🤖 AI Summary
This study investigates the trade-off between the quality gains from incorporating external experience into large language models and the associated online service costs—such as latency, prompt length, and computational overhead—in real-world production settings. Rather than treating external experience as a generic augmentation, the work proposes framing its use as a selective, cost-aware serving decision. Through multi-strategy comparative experiments across tasks including content moderation, tool use, and GPQA—spanning baselines without experience, random experience, global injection, and retrieval-driven selective injection—the findings reveal that retrieval quality is more critical than merely increasing top-K candidates, and that identical strategies yield markedly different performance on short-output versus long-generation tasks. The results demonstrate that external experience delivers practical value only when task characteristics and serving interfaces ensure that quality improvements outweigh online costs, with selective retrieval significantly outperforming global injection in case-sensitive scenarios.
📝 Abstract
Production LLM systems accumulate reusable operational experience, but the practical deployment issue is not merely whether such experience can help. It is how different serving strategies trade off quality against online cost under realistic constraints.
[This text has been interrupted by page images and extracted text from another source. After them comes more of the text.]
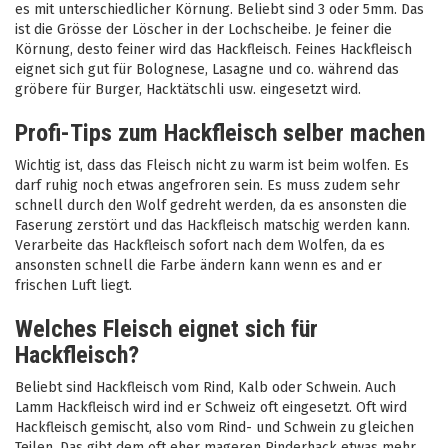
es mit unterschiedlicher Körnung. Beliebt sind 3 oder 5mm. Das
ist die Grösse der Löscher in der Lochscheibe. Je feiner die
Körnung, desto feiner wird das Hackfleisch. Feines Hackfleisch
eignet sich gut für Bolognese, Lasagne und co. während das
gröbere für Burger, Hacktätschli usw. eingesetzt wird.
Profi-Tips zum Hackfleisch selber machen
Wichtig ist, dass das Fleisch nicht zu warm ist beim wolfen. Es
darf ruhig noch etwas angefroren sein. Es muss zudem sehr
schnell durch den Wolf gedreht werden, da es ansonsten die
Faserung zerstört und das Hackfleisch matschig werden kann.
Verarbeite das Hackfleisch sofort nach dem Wolfen, da es
ansonsten schnell die Farbe ändern kann wenn es and er
frischen Luft liegt.
Welches Fleisch eignet sich für
Hackfleisch?
Beliebt sind Hackfleisch vom Rind, Kalb oder Schwein. Auch
Lamm Hackfleisch wird ind er Schweiz oft eingesetzt. Oft wird
Hackfleisch gemischt, also vom Rind- und Schwein zu gleichen
Teilen. Das gibt dem oft eher mageren Rinderhack etwas mehr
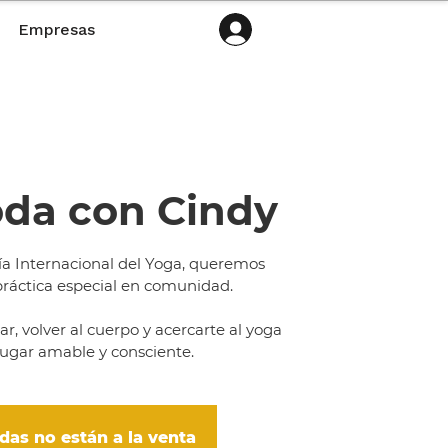
Empresas
da con Cindy
a Internacional del Yoga, queremos
ráctica especial en comunidad.
r, volver al cuerpo y acercarte al yoga
ugar amable y consciente.
das no están a la venta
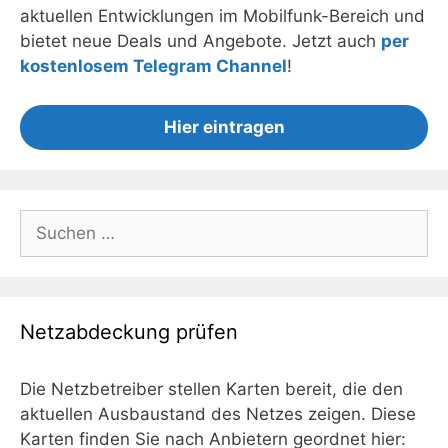
aktuellen Entwicklungen im Mobilfunk-Bereich und
bietet neue Deals und Angebote. Jetzt auch
per
kostenlosem Telegram Channel
!
Hier eintragen
Suchen
nach:
Netzabdeckung prüfen
Die Netzbetreiber stellen Karten bereit, die den
aktuellen Ausbaustand des Netzes zeigen. Diese
Karten finden Sie nach Anbietern geordnet hier:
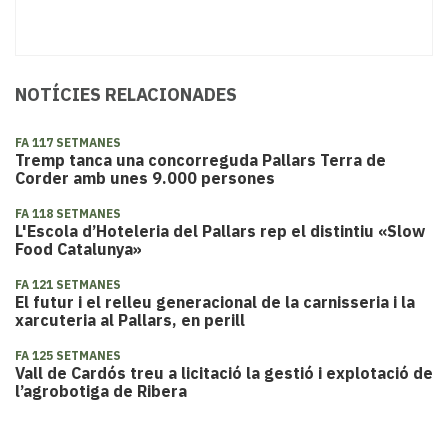
NOTÍCIES RELACIONADES
FA 117 SETMANES
Tremp tanca una concorreguda Pallars Terra de
Corder amb unes 9.000 persones
FA 118 SETMANES
L'Escola d’Hoteleria del Pallars rep el distintiu «Slow
Food Catalunya»
FA 121 SETMANES
El futur i el relleu generacional de la carnisseria i la
xarcuteria al Pallars, en perill
FA 125 SETMANES
Vall de Cardós treu a licitació la gestió i explotació de
l’agrobotiga de Ribera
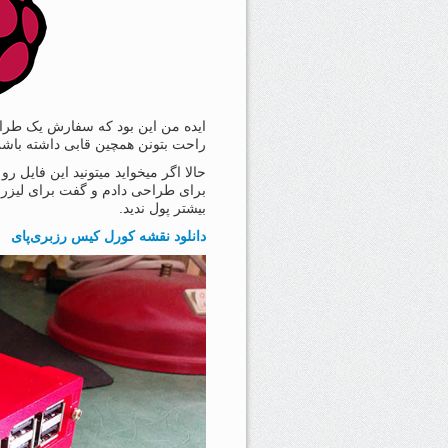
ایده من این بود که سفارش یک طراحی
راحت بتونن همچین قابی داشته باشن
بیشتر پول ندید.
دانلود نقشه کورل کیس رزبری‌پای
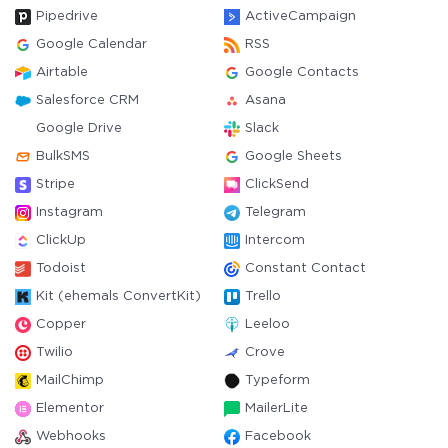
Pipedrive
ActiveCampaign
Google Calendar
RSS
Airtable
Google Contacts
Salesforce CRM
Asana
Google Drive
Slack
BulkSMS
Google Sheets
Stripe
ClickSend
Instagram
Telegram
ClickUp
Intercom
Todoist
Constant Contact
Kit (ehemals ConvertKit)
Trello
Copper
Leeloo
Twilio
Crove
MailChimp
Typeform
Elementor
MailerLite
Webhooks
Facebook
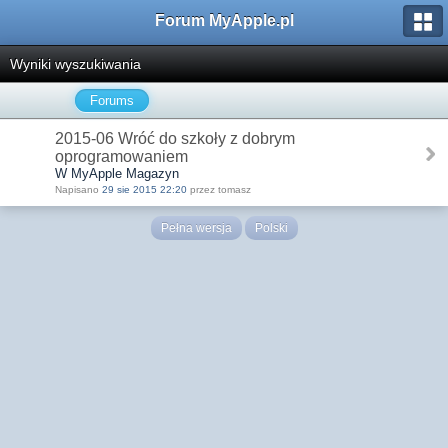
Forum MyApple.pl
Wyniki wyszukiwania
Forums
2015-06 Wróć do szkoły z dobrym
oprogramowaniem
W MyApple Magazyn
Napisano
29 sie 2015 22:20
przez tomasz
Pełna wersja
Polski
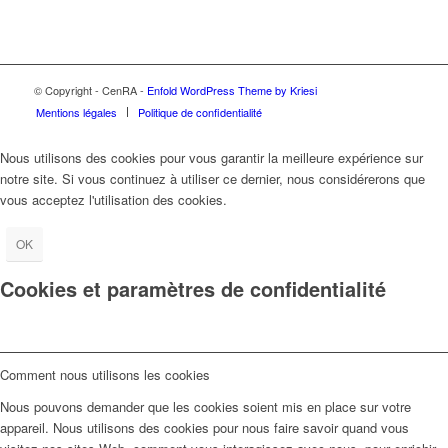
© Copyright - CenRA -
Enfold WordPress Theme by Kriesi
Mentions légales
Politique de confidentialité
Nous utilisons des cookies pour vous garantir la meilleure expérience sur
notre site. Si vous continuez à utiliser ce dernier, nous considérerons que
vous acceptez l'utilisation des cookies.
OK
Cookies et paramètres de confidentialité
Comment nous utilisons les cookies
Nous pouvons demander que les cookies soient mis en place sur votre
appareil. Nous utilisons des cookies pour nous faire savoir quand vous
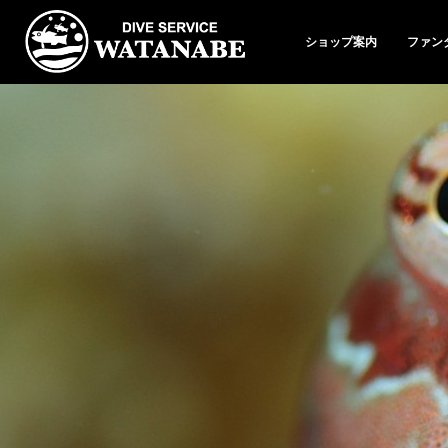
ショップ案内
ファン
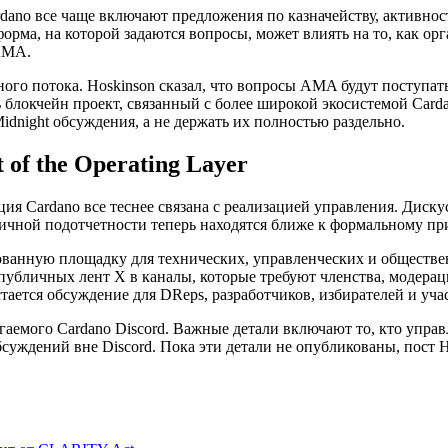
dano все чаще включают предложения по казначейству, активно
форма, на которой задаются вопросы, может влиять на то, как 
 AMA.
ого потока. Hoskinson сказал, что вопросы AMA будут поступать
блокчейн проект, связанный с более широкой экосистемой Cardan
idnight обсуждения, а не держать их полностью раздельно.
of the Operating Layer
ция Cardano все теснее связана с реализацией управления. Диск
ичной подотчетности теперь находятся ближе к формальному при
зованную площадку для технических, управленческих и обществе
убличных лент X в каналы, которые требуют членства, модераци
тается обсуждение для DReps, разработчиков, избирателей и уча
аемого Cardano Discord. Важные детали включают то, кто управ
уждений вне Discord. Пока эти детали не опубликованы, пост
Injecting external experience can improve task quality, yet it also increases prompt burden, latency, and serving pressure. We study \textit{external experience serving} as a deployment-oriented quality-cost trade-off problem. We evaluate this question in a real production moderation setting, with tool-use and GPQA as supporting contrast tasks that expose different output-cost regimes. We compare no-experience baselines, random experience controls, global prompt injection, and retrieval-based selective injection, and analyze both task quality and serving cost. The results show that, once experience becomes case-dependent, selective retrieval provides a stronger operating point than unconditional global injection. They further show that retrieval quality matters more than simply increasing Top-$K$, and that the same serving policy can exhibit substantially different cost-benefit profiles across short-output and decode-heavy regimes. These findings suggest that external experience is best treated as a selective, cost-aware serving decision rather than as a universal add-on. Overall, in the settings studied here, external experience pays off only when both the serving interface and the task-specific cost structure make its quality gains worth the online cost.